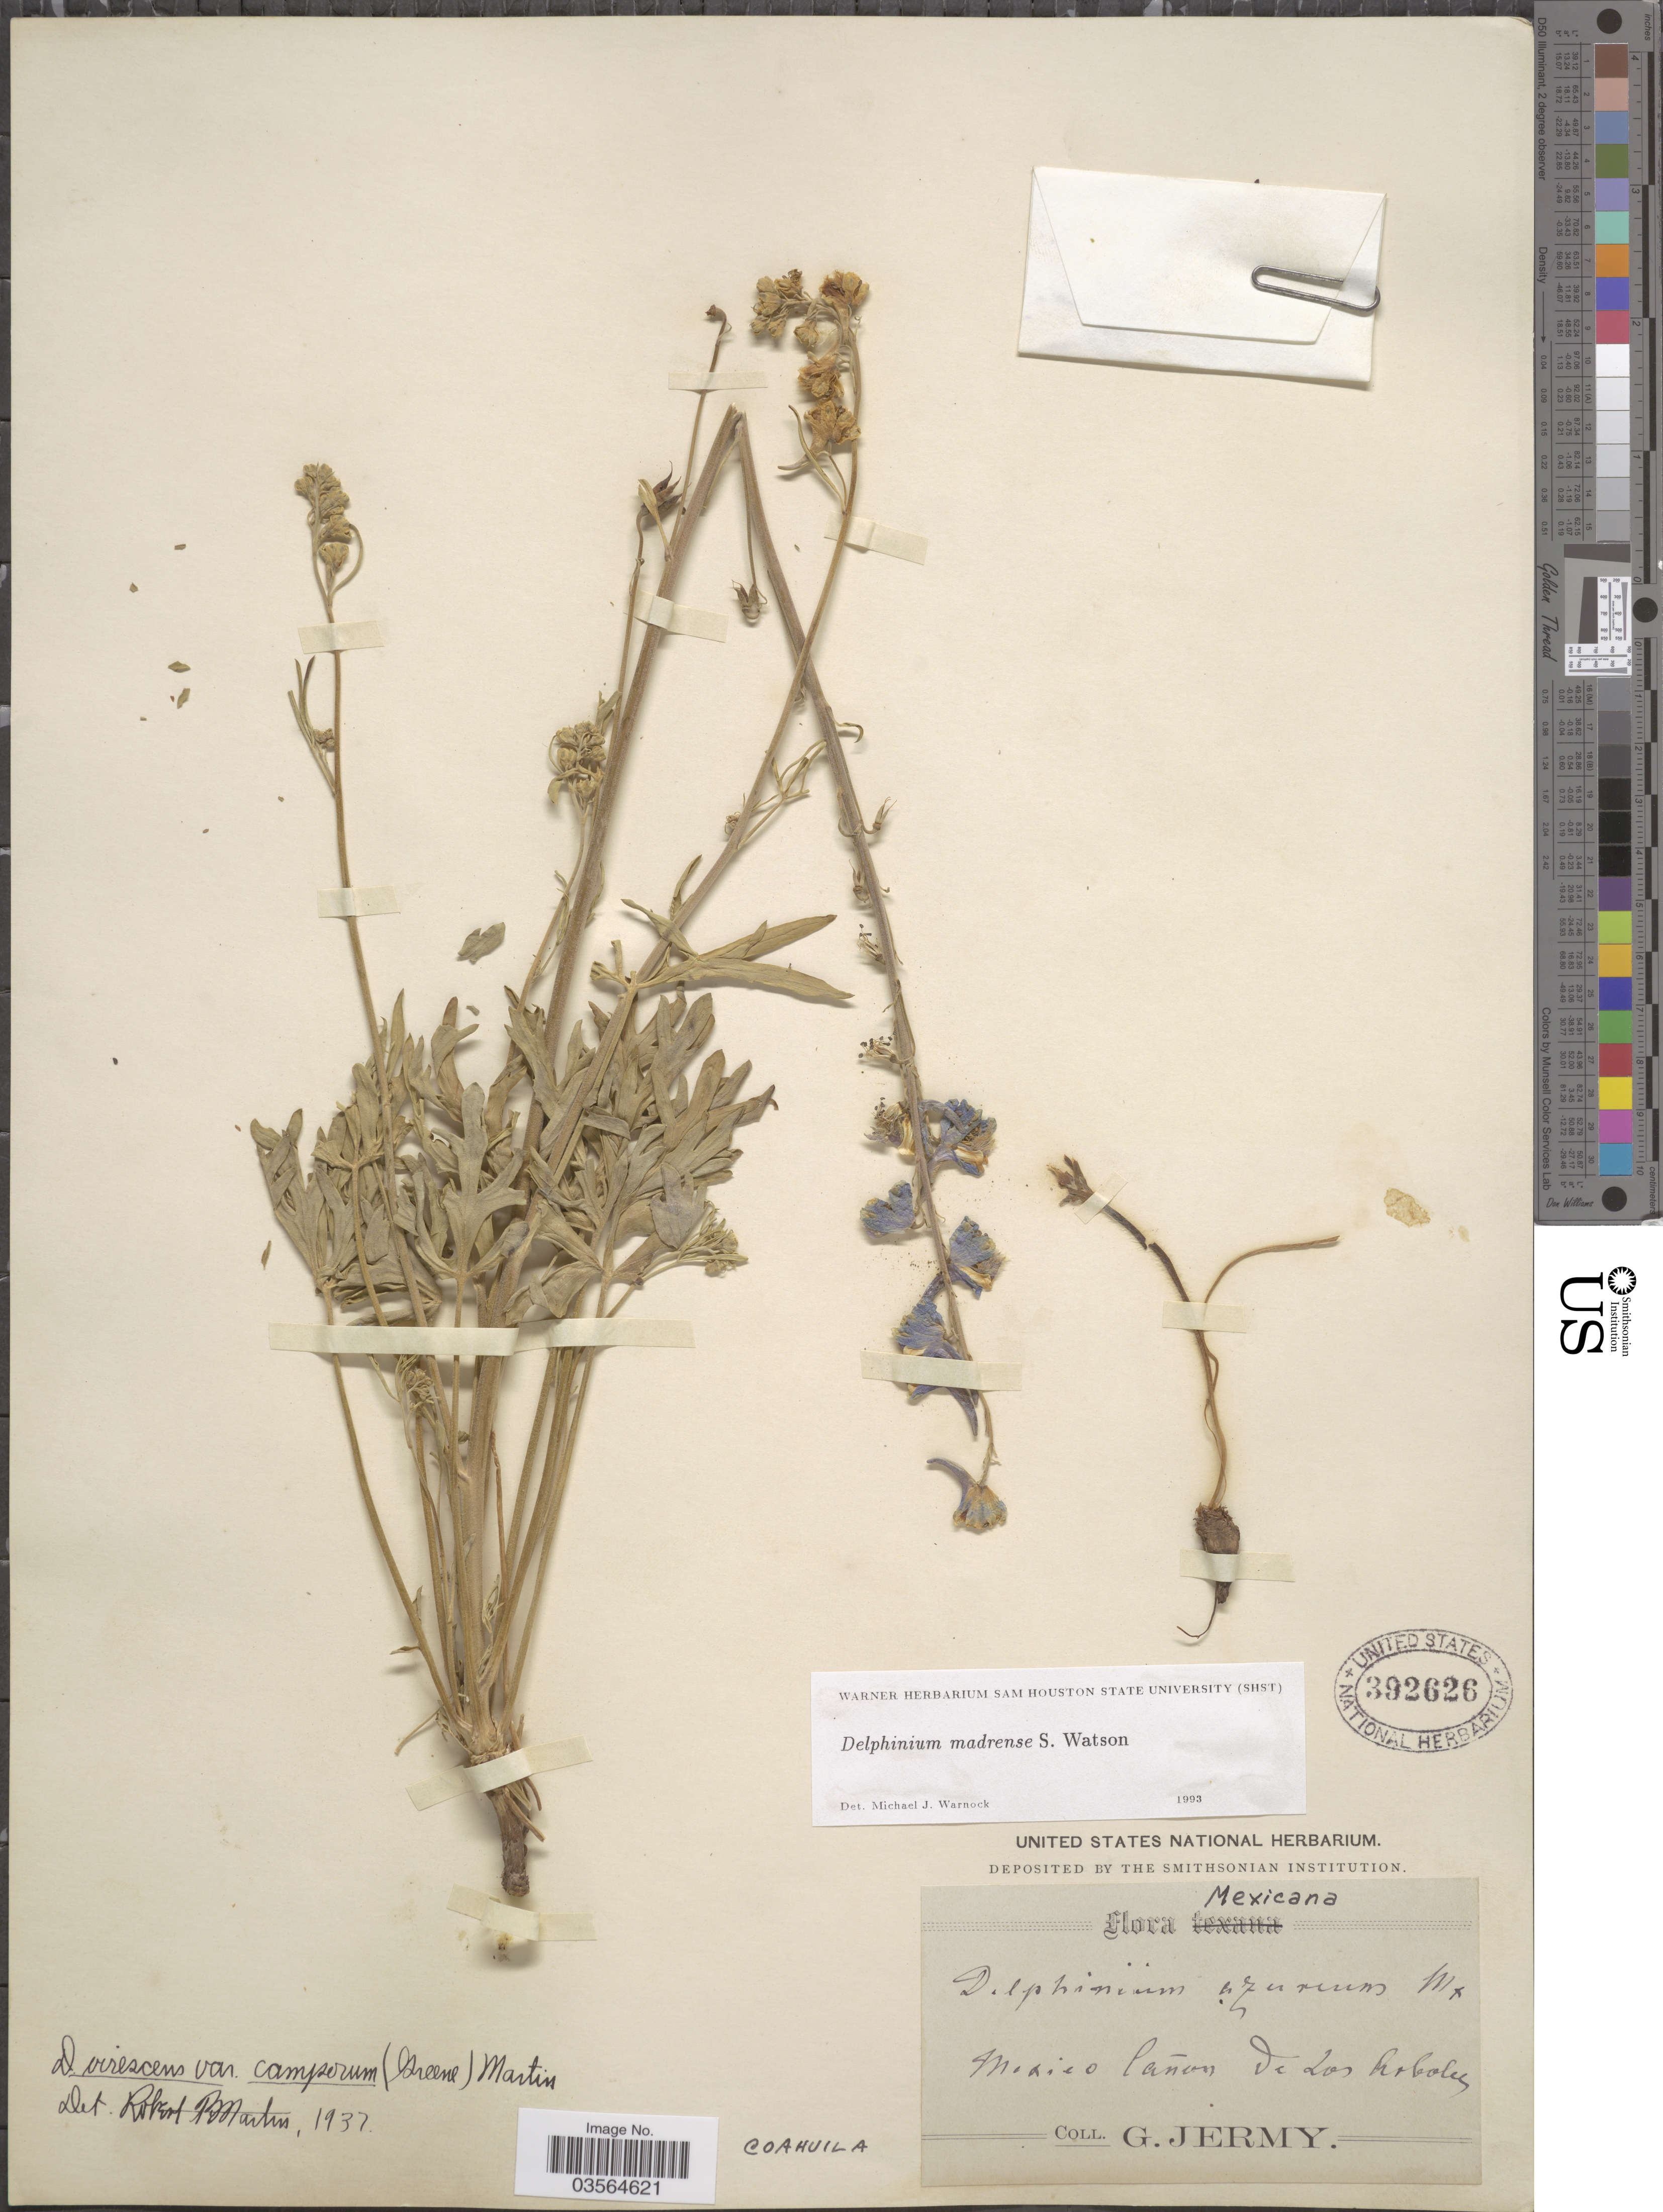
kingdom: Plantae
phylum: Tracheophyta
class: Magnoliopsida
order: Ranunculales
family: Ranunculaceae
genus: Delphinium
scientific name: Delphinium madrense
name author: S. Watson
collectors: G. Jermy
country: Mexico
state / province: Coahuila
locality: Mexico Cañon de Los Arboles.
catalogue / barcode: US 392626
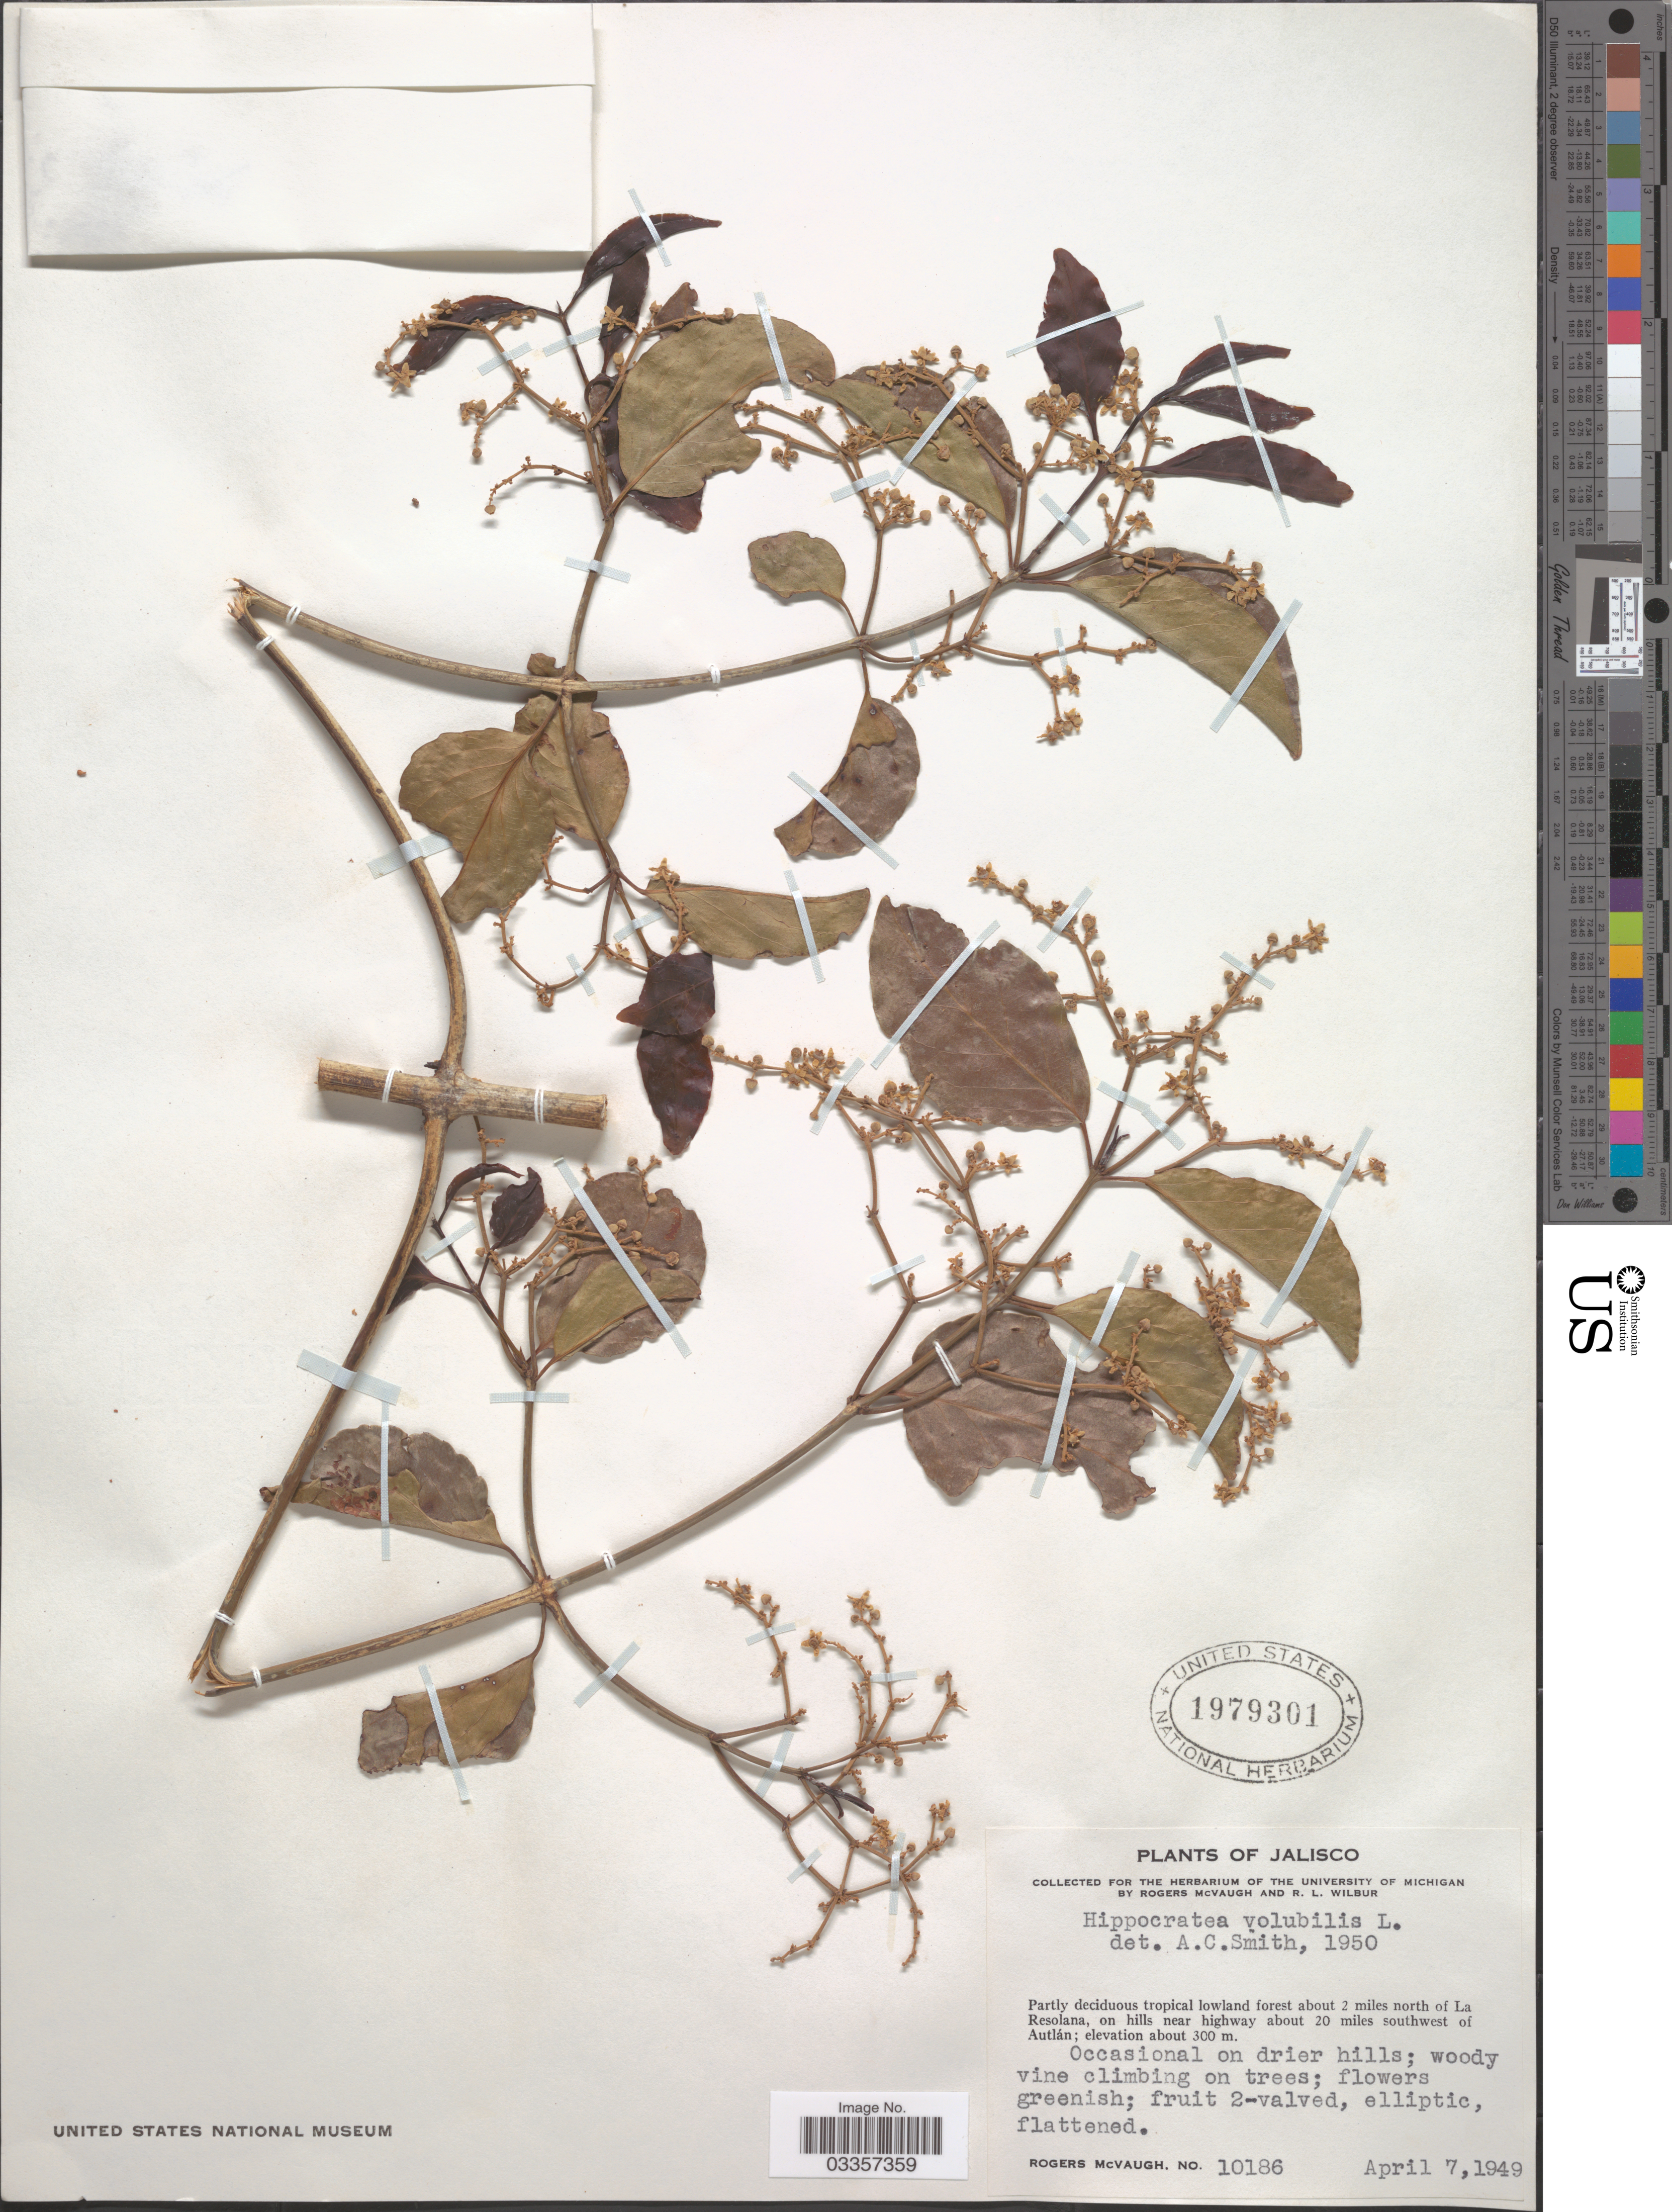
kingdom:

⁂

Given instruction.
Begin at the line that has "phylum: Tracheophyta" and go on through the last line of the records. Write those lines out again with "collectors" swapped for "collected by", change nothing else, and leave out the pictures.

Task solution.
phylum: Tracheophyta
class: Magnoliopsida
order: Ranunculales
family: Ranunculaceae
genus: Delphinium
scientific name: Delphinium madrense
name author: S. Watson
collected by: G. Jermy
country: Mexico
state / province: Coahuila
locality: Mexico Cañon de Los Arboles.
catalogue / barcode: US 392626
kingdom:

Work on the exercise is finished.